• RECORDS FOR THIS EXERCISE:
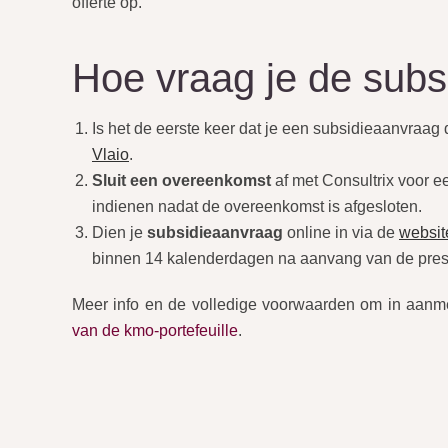
offerte op.
Hoe vraag je de subs
Is het de eerste keer dat je een subsidieaanvraag
Vlaio
.
Sluit een overeenkomst
af met Consultrix voor e
indienen nadat de overeenkomst is afgesloten.
Dien je
subsidieaanvraag
online in via de
websit
binnen 14 kalenderdagen na aanvang van de pres
Meer info en de volledige voorwaarden om in aanme
van de kmo-portefeuille
.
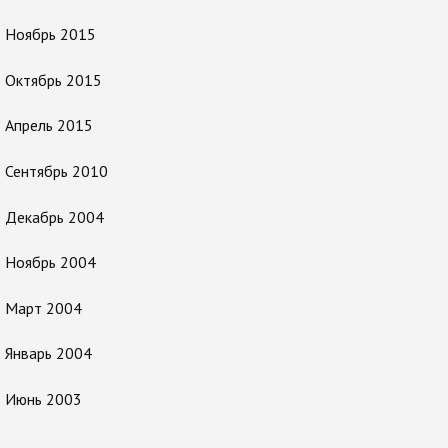
Ноябрь 2015
Октябрь 2015
Апрель 2015
Сентябрь 2010
Декабрь 2004
Ноябрь 2004
Март 2004
Январь 2004
Июнь 2003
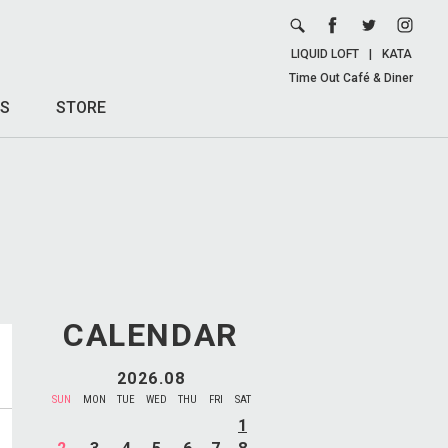
LIQUID LOFT
|
KATA
Time Out Café & Diner
S
STORE
CALENDAR
2026.08
SUN
MON
TUE
WED
THU
FRI
SAT
1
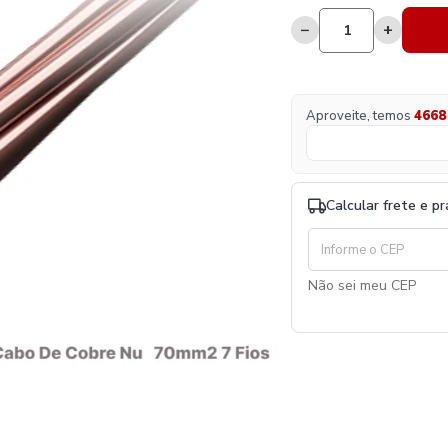
−
+
Aproveite, temos
4668
Calcular frete e p
Não sei meu CEP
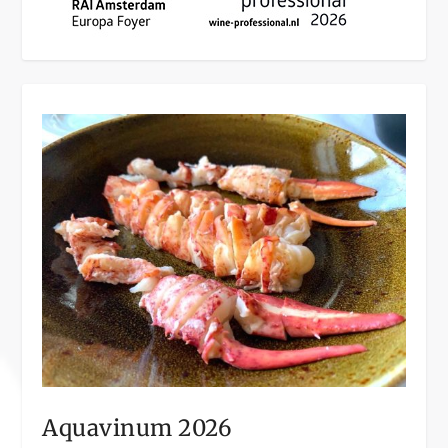
Aquavinum 2026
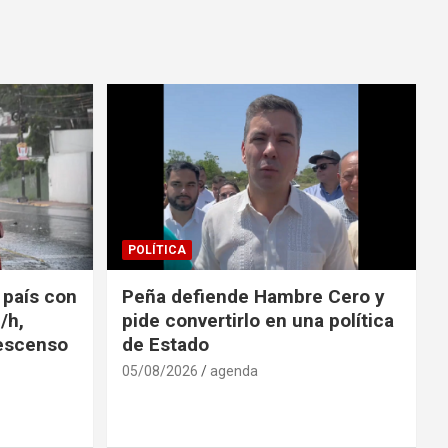
POLÍTICA
l país con
Peña defiende Hambre Cero y
/h,
pide convertirlo en una política
descenso
de Estado
05/08/2026
agenda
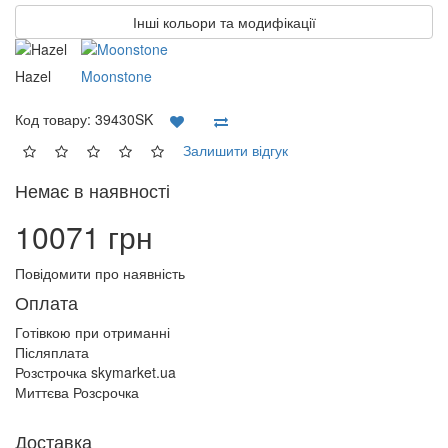
Інші кольори та модифікації
Hazel
Moonstone
Код товару:
39430SK
Залишити відгук
Немає в наявності
10071 грн
Повідомити про наявність
Оплата
Готівкою при отриманні
Післяплата
Розстрочка skymarket.ua
Миттєва Розсрочка
Доставка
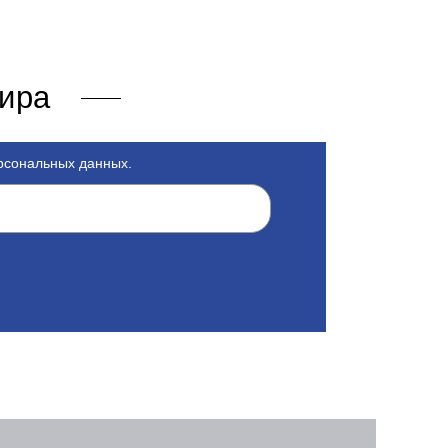
мира
ерсональных данных.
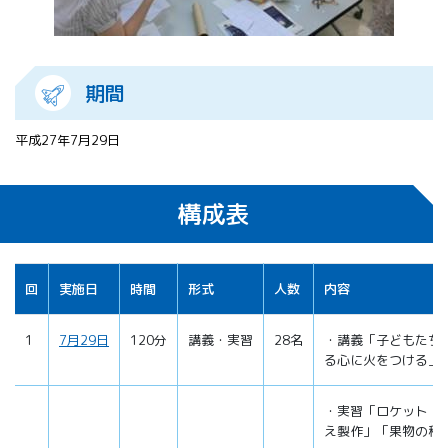
期間
平成27年7月29日
構成表
回
実施日
時間
形式
人数
内容
1
7月29日
120分
講義・実習
28名
・講義「子どもたち
る心に火をつける」
・実習「ロケット・
え製作」「果物の科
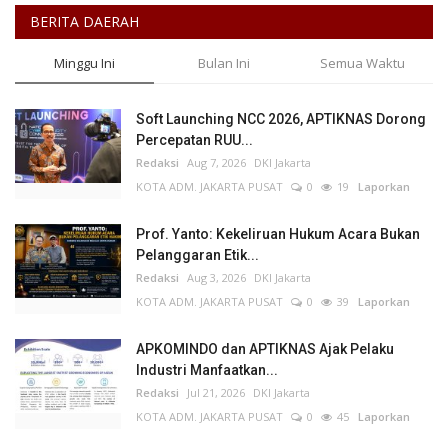
BERITA DAERAH
Minggu Ini
Bulan Ini
Semua Waktu
Soft Launching NCC 2026, APTIKNAS Dorong
Percepatan RUU...
Redaksi
Aug 7, 2026
DKI Jakarta
KOTA ADM. JAKARTA PUSAT
0
19
Laporkan
Prof. Yanto: Kekeliruan Hukum Acara Bukan
Pelanggaran Etik...
Redaksi
Aug 3, 2026
DKI Jakarta
KOTA ADM. JAKARTA PUSAT
0
39
Laporkan
APKOMINDO dan APTIKNAS Ajak Pelaku
Industri Manfaatkan...
Redaksi
Jul 21, 2026
DKI Jakarta
KOTA ADM. JAKARTA PUSAT
0
45
Laporkan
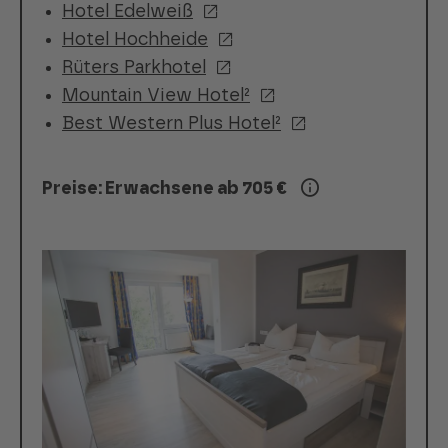
Hotel Edelweiß
Hotel Hochheide
Rüters Parkhotel
Mountain View Hotel²
Best Western Plus Hotel²
Preise: Erwachsene ab 705 €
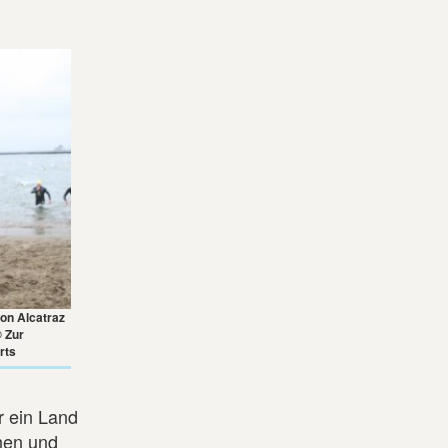
on Alcatraz
 Zur
rts
r ein Land
hen und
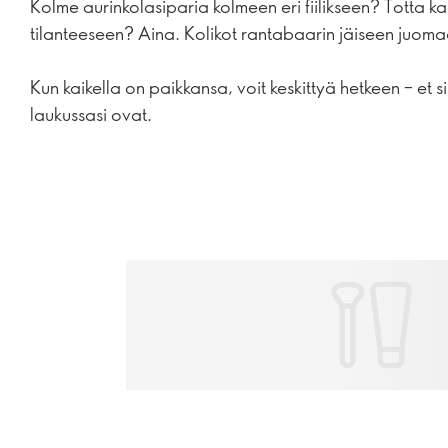
Kolme aurinkolasiparia kolmeen eri fiilikseen? Totta ka
tilanteeseen? Aina. Kolikot rantabaarin jäiseen juoma
Kun kaikella on paikkansa, voit keskittyä hetkeen – et s
laukussasi ovat.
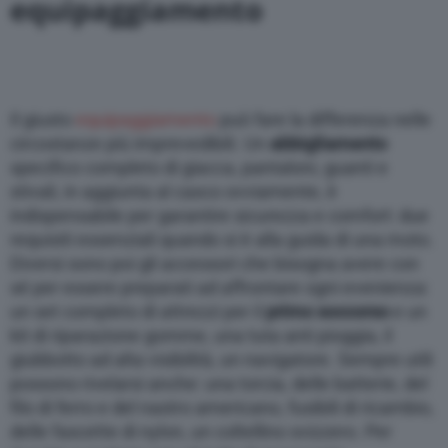
equipaggiamento
Il giusto
equipaggiamento
può fare la differenza nelle
circostanze più imprevedibili. Un
abbigliamento
specifico completo di giacca, pantaloni, guanti e
stivali, in aggiunta al casco ovviamente, è
indispensabile per garantire sicurezza e comfort: due
requisiti essenziali quando si è alla guida di una moto.
Diversi sono poi gli accessori che bisogna avere con
sé per essere preparati ad affrontare ogni evenienza:
un set completo di attrezzi per il
primo soccorso
e un
kit di riparazione gomme, una tuta anti pioggia, il
giubbotto ad alta visibilità, un navigatore. Sempre utili
possono rivelarsi anche: una torcia, delle batterie, del
filo di ferro e del nastro americano, fusibili di ricambio,
delle fascette di nylon, un coltellino svizzero. Per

• TASK GOAL: Find the string "APTIKNAS" in the listing and copy every line in which it occurs.

• TASK ANSWER:
Soft Launching NCC 2026, APTIKNAS Dorong
APKOMINDO dan APTIKNAS Ajak Pelaku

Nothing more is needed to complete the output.